Even today, RCMP officers in detachments like Haines Junction and Carmacks face a day-long drive to patrol the far corners of their areas.

Next week, the Old Crow group will keep in mind where various cabins are along the route, but doesn't plan on using any of them, except for a cabin they'll stay in for their first night.

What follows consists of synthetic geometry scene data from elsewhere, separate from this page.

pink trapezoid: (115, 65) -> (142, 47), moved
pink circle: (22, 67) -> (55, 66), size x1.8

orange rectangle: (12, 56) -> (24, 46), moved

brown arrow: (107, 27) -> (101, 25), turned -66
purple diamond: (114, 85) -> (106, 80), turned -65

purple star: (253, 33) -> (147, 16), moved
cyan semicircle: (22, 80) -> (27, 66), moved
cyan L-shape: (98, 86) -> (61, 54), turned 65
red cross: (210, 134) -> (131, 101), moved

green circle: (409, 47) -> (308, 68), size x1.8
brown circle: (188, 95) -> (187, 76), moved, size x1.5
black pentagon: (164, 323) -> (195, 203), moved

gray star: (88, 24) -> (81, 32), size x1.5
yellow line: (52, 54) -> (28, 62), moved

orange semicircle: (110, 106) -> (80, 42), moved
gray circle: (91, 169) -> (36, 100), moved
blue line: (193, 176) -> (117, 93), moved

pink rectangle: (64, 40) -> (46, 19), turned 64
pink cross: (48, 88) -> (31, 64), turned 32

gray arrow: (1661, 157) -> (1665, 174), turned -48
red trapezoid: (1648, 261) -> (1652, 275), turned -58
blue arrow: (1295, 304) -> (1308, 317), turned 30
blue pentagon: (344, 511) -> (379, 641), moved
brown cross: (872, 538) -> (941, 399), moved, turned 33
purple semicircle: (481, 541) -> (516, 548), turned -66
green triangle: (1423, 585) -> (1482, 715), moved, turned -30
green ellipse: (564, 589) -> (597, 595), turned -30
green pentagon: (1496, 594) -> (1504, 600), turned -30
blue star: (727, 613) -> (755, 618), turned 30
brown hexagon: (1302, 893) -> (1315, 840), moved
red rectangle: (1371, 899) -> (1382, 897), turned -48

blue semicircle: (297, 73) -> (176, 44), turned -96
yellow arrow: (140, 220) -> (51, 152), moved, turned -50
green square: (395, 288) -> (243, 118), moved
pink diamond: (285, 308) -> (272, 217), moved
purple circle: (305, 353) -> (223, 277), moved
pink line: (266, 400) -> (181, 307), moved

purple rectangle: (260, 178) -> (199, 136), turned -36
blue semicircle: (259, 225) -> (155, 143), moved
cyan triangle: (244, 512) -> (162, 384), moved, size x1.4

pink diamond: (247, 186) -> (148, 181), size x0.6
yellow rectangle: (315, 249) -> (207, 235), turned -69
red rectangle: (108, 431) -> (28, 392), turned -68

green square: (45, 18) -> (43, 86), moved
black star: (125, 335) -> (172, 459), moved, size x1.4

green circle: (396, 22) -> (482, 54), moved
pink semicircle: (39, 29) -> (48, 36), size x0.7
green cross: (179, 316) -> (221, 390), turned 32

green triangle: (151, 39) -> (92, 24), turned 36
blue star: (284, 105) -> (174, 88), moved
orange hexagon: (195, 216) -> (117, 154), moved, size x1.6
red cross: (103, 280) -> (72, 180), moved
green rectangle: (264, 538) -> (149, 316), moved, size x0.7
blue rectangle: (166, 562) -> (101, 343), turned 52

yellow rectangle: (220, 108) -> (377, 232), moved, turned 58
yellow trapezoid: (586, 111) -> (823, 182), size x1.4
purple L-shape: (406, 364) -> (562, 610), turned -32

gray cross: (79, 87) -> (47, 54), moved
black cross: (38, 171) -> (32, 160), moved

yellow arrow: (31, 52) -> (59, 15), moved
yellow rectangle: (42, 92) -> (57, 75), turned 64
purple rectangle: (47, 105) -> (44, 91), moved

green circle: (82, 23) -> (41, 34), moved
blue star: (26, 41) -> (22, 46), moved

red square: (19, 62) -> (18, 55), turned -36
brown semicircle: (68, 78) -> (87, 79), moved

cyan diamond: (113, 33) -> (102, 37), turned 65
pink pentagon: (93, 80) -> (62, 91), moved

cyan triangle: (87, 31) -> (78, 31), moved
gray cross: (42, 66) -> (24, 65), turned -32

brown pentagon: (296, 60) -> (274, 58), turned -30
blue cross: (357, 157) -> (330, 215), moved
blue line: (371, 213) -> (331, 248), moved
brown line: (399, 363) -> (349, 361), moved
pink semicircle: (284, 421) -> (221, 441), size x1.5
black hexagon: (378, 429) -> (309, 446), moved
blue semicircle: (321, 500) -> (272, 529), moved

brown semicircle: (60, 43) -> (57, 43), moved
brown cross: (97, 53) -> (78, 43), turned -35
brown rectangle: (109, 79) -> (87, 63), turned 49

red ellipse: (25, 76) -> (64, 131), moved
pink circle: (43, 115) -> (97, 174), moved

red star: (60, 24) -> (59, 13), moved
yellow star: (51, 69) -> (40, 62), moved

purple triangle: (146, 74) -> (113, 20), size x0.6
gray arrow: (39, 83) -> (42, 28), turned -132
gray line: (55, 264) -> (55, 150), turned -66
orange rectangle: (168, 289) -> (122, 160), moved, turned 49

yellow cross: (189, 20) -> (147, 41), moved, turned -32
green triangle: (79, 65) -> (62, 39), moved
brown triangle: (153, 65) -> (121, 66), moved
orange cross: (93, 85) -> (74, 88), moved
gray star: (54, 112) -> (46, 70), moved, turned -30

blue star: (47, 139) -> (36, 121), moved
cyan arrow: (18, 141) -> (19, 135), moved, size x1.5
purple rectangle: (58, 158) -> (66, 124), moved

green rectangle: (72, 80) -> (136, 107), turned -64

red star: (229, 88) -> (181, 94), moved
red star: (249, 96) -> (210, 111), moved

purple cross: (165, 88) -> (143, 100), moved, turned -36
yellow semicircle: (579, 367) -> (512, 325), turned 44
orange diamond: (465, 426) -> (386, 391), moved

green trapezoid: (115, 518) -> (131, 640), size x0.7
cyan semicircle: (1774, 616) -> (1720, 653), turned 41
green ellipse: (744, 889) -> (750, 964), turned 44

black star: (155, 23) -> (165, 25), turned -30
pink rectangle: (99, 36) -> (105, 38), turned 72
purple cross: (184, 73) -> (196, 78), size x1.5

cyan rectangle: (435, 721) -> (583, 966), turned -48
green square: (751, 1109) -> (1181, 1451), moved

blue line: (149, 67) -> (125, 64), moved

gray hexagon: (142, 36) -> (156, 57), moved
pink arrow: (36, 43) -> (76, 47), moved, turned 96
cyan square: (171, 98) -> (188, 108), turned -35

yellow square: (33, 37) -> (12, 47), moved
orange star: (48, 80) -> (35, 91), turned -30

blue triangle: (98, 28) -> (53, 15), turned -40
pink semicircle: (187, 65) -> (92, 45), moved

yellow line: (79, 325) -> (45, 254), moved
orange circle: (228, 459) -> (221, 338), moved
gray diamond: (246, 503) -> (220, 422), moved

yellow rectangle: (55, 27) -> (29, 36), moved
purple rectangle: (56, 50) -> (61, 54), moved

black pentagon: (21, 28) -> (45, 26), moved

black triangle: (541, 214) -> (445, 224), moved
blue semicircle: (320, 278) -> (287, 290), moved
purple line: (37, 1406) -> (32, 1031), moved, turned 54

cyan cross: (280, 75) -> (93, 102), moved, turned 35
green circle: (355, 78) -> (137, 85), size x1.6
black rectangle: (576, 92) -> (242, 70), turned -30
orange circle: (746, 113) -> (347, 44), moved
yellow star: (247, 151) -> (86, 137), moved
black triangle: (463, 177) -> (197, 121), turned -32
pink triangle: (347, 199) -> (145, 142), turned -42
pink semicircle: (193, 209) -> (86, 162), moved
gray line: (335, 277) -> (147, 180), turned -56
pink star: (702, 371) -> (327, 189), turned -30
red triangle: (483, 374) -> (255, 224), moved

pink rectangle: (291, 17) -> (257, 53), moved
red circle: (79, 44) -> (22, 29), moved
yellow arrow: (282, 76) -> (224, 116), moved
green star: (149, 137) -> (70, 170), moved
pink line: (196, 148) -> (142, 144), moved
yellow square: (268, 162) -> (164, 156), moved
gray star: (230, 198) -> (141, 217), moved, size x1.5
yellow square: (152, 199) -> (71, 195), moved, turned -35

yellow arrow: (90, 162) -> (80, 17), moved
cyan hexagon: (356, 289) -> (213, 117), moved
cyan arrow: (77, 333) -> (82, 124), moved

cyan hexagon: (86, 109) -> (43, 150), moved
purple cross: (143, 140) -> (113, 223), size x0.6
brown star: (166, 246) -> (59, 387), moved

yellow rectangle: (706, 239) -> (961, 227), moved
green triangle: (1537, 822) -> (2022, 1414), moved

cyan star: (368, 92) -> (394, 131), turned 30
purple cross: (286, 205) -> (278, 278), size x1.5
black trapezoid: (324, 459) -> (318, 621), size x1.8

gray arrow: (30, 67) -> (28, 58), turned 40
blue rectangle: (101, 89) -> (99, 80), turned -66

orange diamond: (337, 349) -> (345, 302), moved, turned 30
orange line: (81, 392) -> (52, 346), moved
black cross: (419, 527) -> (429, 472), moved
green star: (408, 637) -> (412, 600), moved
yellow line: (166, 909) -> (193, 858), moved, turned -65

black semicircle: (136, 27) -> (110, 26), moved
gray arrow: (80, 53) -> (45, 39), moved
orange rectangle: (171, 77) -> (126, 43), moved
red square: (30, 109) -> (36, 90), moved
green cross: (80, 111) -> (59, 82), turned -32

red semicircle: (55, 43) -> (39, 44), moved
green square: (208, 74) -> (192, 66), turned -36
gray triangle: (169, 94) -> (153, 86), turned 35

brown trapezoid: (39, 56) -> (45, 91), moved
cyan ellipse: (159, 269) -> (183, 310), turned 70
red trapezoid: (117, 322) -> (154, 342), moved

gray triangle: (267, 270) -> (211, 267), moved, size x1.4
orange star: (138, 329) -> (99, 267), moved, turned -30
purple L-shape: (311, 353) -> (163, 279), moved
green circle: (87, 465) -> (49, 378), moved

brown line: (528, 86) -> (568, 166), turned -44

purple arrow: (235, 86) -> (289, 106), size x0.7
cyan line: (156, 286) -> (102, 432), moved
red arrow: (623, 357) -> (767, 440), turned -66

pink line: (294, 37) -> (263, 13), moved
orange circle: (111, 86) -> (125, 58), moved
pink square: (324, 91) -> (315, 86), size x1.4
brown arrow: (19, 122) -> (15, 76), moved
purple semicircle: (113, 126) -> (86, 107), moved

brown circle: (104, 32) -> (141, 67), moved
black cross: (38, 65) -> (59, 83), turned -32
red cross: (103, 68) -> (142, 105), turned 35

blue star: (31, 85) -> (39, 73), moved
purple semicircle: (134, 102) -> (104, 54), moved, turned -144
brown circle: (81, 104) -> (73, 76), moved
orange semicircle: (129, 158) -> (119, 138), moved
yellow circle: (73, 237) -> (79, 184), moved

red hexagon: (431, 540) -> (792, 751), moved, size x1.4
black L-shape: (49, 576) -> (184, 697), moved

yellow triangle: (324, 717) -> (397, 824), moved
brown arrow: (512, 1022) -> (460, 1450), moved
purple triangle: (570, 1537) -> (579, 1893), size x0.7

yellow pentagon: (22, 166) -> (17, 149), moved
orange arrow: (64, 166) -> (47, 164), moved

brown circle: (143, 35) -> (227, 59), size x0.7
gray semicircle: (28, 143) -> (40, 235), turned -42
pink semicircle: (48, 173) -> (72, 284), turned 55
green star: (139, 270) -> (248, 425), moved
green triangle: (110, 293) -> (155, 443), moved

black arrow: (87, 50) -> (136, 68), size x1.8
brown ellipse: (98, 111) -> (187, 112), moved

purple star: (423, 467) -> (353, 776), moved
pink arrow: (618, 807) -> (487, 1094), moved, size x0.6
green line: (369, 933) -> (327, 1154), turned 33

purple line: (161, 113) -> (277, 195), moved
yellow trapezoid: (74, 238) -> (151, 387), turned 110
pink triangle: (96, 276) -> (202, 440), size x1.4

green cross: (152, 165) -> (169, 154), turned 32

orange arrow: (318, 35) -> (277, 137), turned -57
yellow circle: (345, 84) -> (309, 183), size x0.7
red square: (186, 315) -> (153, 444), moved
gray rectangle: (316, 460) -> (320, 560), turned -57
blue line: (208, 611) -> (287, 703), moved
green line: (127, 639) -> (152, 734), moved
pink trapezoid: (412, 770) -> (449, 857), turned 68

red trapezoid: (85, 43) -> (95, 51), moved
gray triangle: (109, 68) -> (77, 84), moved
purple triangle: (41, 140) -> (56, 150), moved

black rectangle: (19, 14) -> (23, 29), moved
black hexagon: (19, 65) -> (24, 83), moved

One of the group members owns that cabin, which he uses to hunt and trap from.

'We'll probably stop there and do a little re-organization, a little checking of fuel,' said MacKellar. 'From there it'll just be straight through to the island.'

Joining MacKellar and Lasson will be auxiliary constable Danny Kassi, Stephen Frost Sr. to represent the Vuntut Gwitchin elders, his son, Dennis Frost Sr., who will represent the hunters and trappers committee along with the renewable resources council, and 20-year-old Kibbe Tetlichi, representing the Old Crow first nation's youth.

Originally, the group had 12 snowmobilers, representing various groups within the community, but it's whittled itself down to a half-dozen.

Andrew Tizya, a Gwitchin elder born in 1921 who guided Mounties' sled dog patrols in the 1950s, is scheduled to escort the group for the first few kilometres out of Old Crow on Sunday.

Leaving north through the Old Crow flats, the patrol will hook onto the Timber River, following it much of its length before swinging northeast through a valley to meet up with the Babbage River.

Following that river will take the group to the coast. Once there, they'll follow the coastline to Herschel Island.

The snowmachine patrol to Herschel isn't the only trip there the Old Crow RCMP have in mind for this year. This summer, they intend to go back to the island in a boat to do maintenance work on two NWMP grave sites.